Contact : jeanpierrefeutry@crfpe.fr

Notes

(1) Etudes et résultats n° 893 – Septembre 2014. En 2014, on estimait à 19 500 le nombre d’EJE.

(2) Rapport disponible sur www.unifaf.fr.

(3) Décret n° 2000-762 portant sur les conditions d’accueil des enfants de moins de 6 ans dans les EAJE.

(4) Voir ASH n° 2819-2820 du 19-07-13, p. 9.

(5) Voir notre enquête intitulée « Des modes de garde au service de l’insertion des femmes » et notre reportage à Rezé, ASH n° 2884 du 21-11-14, p. 28 et p. 24.

(6) Qui s’est déroulée en 2012 sur 28 sites dans le département et a touché plusieurs centaines de professionnels. Sa poursuite est envisagée sous d’autres formes en 2015.

(7) « La pédagogie de l’inclusion, un enjeu de formation, un enjeu professionnel pour les institutions de l’enfance » – Marie Andrys, Jean-Pierre Feutry – Les métiers de la petite enfance n° 186.

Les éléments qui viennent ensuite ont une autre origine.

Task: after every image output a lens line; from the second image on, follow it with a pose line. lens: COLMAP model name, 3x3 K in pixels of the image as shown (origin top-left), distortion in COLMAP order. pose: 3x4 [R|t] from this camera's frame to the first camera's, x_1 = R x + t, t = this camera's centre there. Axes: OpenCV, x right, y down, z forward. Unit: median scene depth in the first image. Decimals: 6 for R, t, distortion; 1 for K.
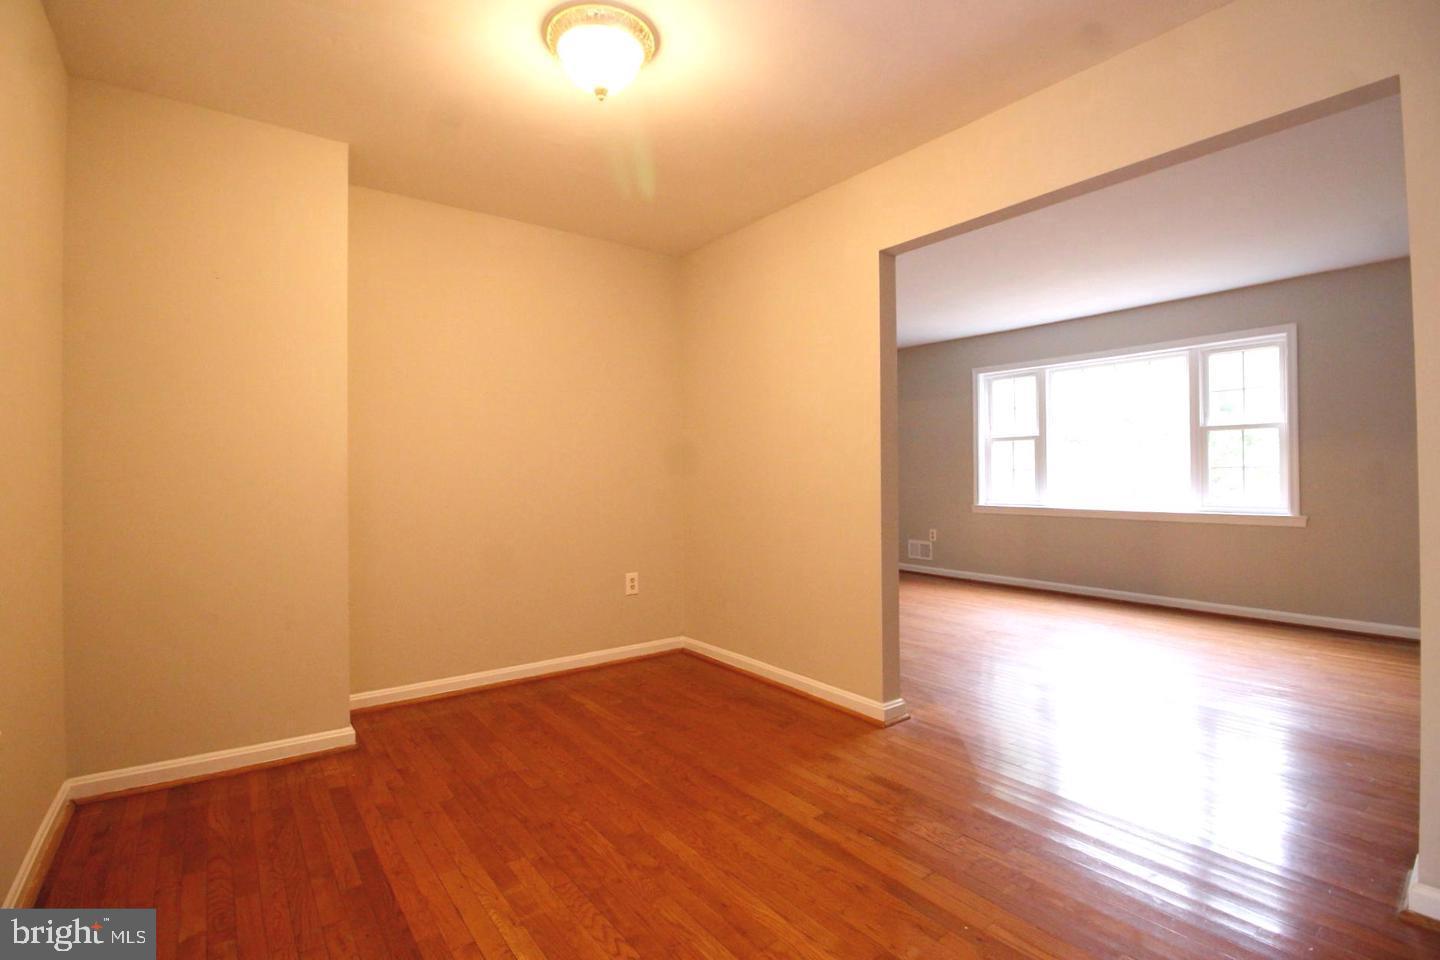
lens RADIAL K [[665.3, 0, 699.1], [0, 665.3, 465.2], [0, 0, 1]] dist [-0.012146, -0.000883]
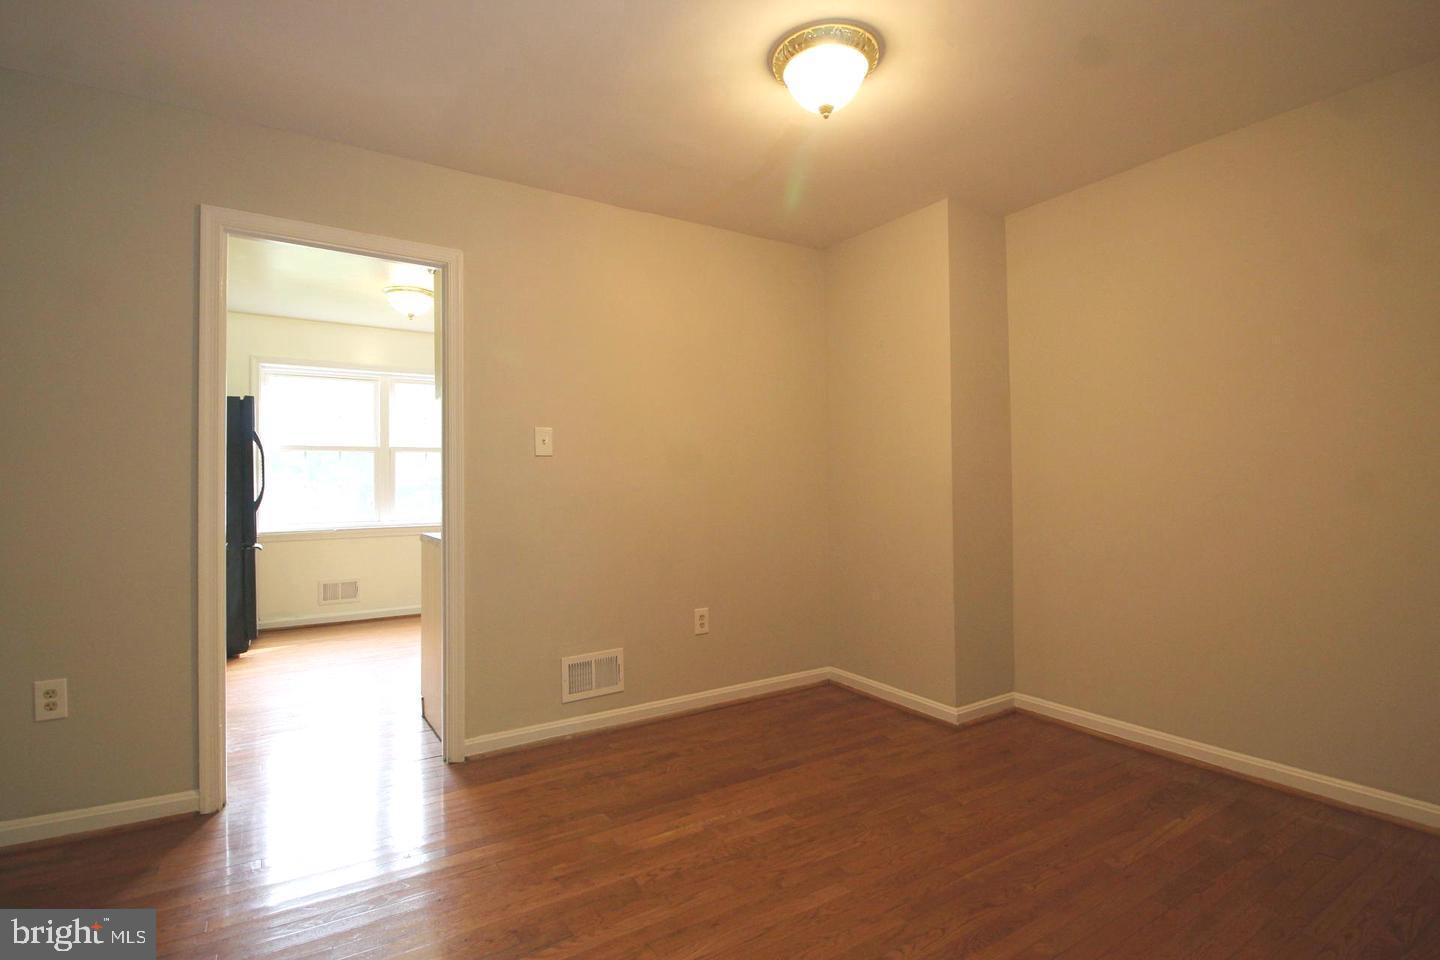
lens RADIAL K [[704.7, 0, 720.0], [0, 704.7, 480.0], [0, 0, 1]] dist [0.000265, -0.000057]
pose [[-0.059516, -0.002007, -0.998225, 0.897260], [0.023493, 0.999718, -0.003411, 0.011013], [0.997951, -0.023654, -0.059452, 0.905606]]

(8) La réglementation des études applicable depuis septembre 2006 propose 300 heures de formation théorique supplémentaire par rapport à l’ancienne législation.

(9) Le CRFPE propose en formation initiale et continue un module sur la « pédagogie de l’inclusion ».

(10) « Métiers et complémentarités, architecture des diplômes de travail social » – Voir ASH n° 2888 du 19-12-14, p. 5.

(11) Voir ASH n° 2888 du 19-12-14, p. 18.